SUARABOTIM.COM – Sebuah video yang memperlihatkan seorang vlogger diberhentikan petugas Satuan Lalu Lintas (Satlantas) Polres Bogor saat melintas di kawasan Puncak, Kabupaten Bogor, viral di media sosial pada Minggu (5/7/2026) kemarin.
Dalam video tersebut, vlogger mengaku dimintai sejumlah uang oleh anggota Satlantas Polres Bogor, Aiptu Dulyani. Namun, pihak kepolisian membantah tudingan tersebut dan menegaskan bahwa penindakan dilakukan sesuai prosedur karena ditemukan sejumlah pelanggaran administrasi kendaraan.
Padahal, seorang vlogger itu yang ingin memberikan uang kepada pihak kepolisian dengan maksud “uang damai”.
Berdasarkan hasil pemeriksaan di lapangan, pengendara diketahui menggunakan Tanda Nomor Kendaraan Bermotor (TNKB) atau pelat nomor yang telah dimodifikasi sehingga tidak sesuai dengan data yang tertera pada Surat Tanda Nomor Kendaraan (STNK).
Tak hanya itu, pengendara juga tidak dapat menunjukkan kelengkapan dokumen kendaraan. Setelah dokumen pengendara itu diantarkan oleh seorang pria, ternyata SIM yang dimiliki telah habis masa berlakunya. Selain itu, STNK dan pajak kendaraan sepeda motor Yamaha RX-King yang digunakan juga sudah tidak berlaku.
Kasat Lantas Polres Bogor, AKP Afif Widhi Ananto, mengatakan penindakan terhadap pengendara yang videonya viral dilakukan berdasarkan hasil pemeriksaan petugas di lapangan dan mengacu pada ketentuan yang berlaku.
Menurutnya, video yang beredar di media sosial hanya menampilkan sebagian percakapan antara petugas dan pengendara sehingga tidak menggambarkan keseluruhan proses pemeriksaan.
“Video yang beredar hanya memperlihatkan sebagian percakapan antara petugas dan pengendara. Berdasarkan rekaman yang dimiliki petugas, pemeriksaan dilakukan secara menyeluruh sesuai prosedur,” ujar AKP Afif Widhi Ananto, Senin (6/7/2026).
AKP Afif menjelaskan, dalam proses pemeriksaan petugas juga meminta pengendara menunjukkan Buku Pemilik Kendaraan Bermotor (BPKB).

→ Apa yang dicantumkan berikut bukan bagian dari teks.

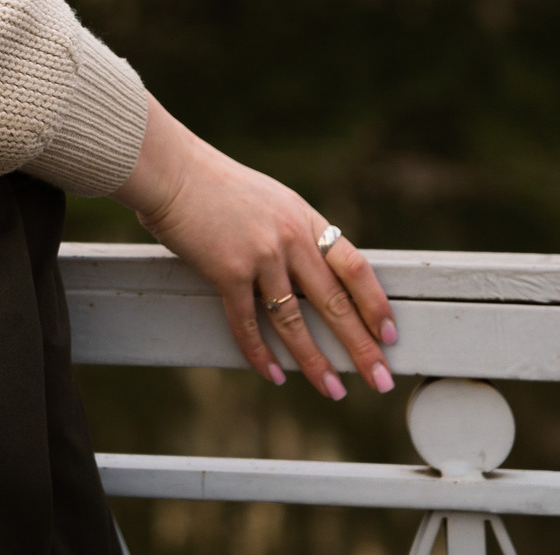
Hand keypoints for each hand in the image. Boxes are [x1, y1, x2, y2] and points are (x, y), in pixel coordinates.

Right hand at [113, 97, 397, 399]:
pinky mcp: (227, 270)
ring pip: (295, 320)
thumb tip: (307, 266)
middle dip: (362, 346)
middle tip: (381, 379)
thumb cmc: (209, 182)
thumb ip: (289, 230)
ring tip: (334, 390)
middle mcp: (289, 237)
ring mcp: (260, 255)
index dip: (375, 303)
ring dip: (315, 361)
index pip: (354, 266)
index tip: (390, 334)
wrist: (168, 169)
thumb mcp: (266, 198)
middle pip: (335, 302)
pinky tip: (274, 374)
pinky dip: (260, 352)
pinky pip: (248, 322)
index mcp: (302, 218)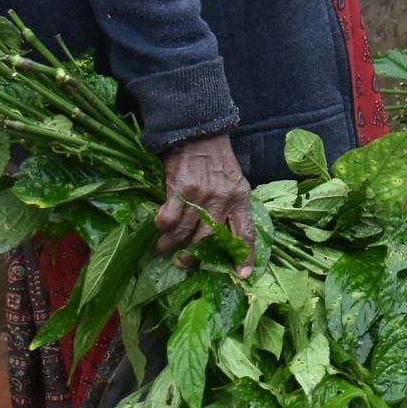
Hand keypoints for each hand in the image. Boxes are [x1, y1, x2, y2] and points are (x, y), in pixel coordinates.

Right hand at [157, 134, 255, 276]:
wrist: (199, 132)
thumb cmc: (217, 161)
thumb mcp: (234, 182)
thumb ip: (231, 206)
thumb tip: (221, 237)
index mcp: (241, 198)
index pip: (246, 233)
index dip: (244, 256)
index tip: (241, 275)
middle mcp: (222, 199)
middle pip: (209, 240)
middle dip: (194, 257)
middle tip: (184, 262)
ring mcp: (201, 195)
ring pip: (185, 232)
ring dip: (172, 245)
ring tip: (165, 248)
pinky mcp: (179, 189)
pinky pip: (168, 218)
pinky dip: (163, 227)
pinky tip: (160, 227)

Langkah tersebut dilakukan karena STNK yang ditunjukkan telah habis masa berlakunya sehingga diperlukan verifikasi terhadap identitas dan legalitas kendaraan.
“Permintaan BPKB dilakukan sebagai bagian dari pemeriksaan untuk memastikan bahwa kendaraan tersebut sesuai dengan identitas dan dokumen kepemilikannya, mengingat STNK yang ditunjukkan sudah tidak berlaku,” katanya.
Setelah dilakukan pengecekan dan dipastikan data kendaraan sesuai dengan dokumen kepemilikan, petugas kemudian menerbitkan surat tilang dan menyita SIM pengendara sebagai barang bukti sesuai ketentuan yang berlaku.
“Setelah dilakukan pengecekan dan dipastikan data kendaraan sesuai, petugas kemudian melakukan penindakan terhadap pelanggaran yang ditemukan dengan menerbitkan surat tilang dan menyita SIM pengendara sebagai barang bukti tilang sesuai ketentuan yang berlaku,” tuturnya.
AKP Afif menegaskan, tidak ada permintaan uang kepada pengendara sebagaimana narasi yang beredar di media sosial. Bahkan, saat pengendara sempat menawarkan sejumlah uang dengan istilah “uang damai”, tawaran tersebut ditolak oleh petugas.
Ia menambahkan, tindakan yang dilakukan petugas murni berupa penegakan hukum terhadap pelanggaran lalu lintas yang ditemukan selama pemeriksaan.
Satlantas Polres Bogor juga mengimbau masyarakat agar selalu menggunakan pelat nomor kendaraan sesuai spesifikasi yang telah ditetapkan serta memastikan seluruh dokumen kendaraan, seperti STNK, SIM, dan pajak kendaraan, masih aktif dan berlaku.
Selain itu, masyarakat diminta lebih bijak dalam menyikapi informasi yang beredar di media sosial dengan melihat peristiwa secara utuh dan tidak hanya berdasarkan potongan video agar tidak menimbulkan kesalahpahaman.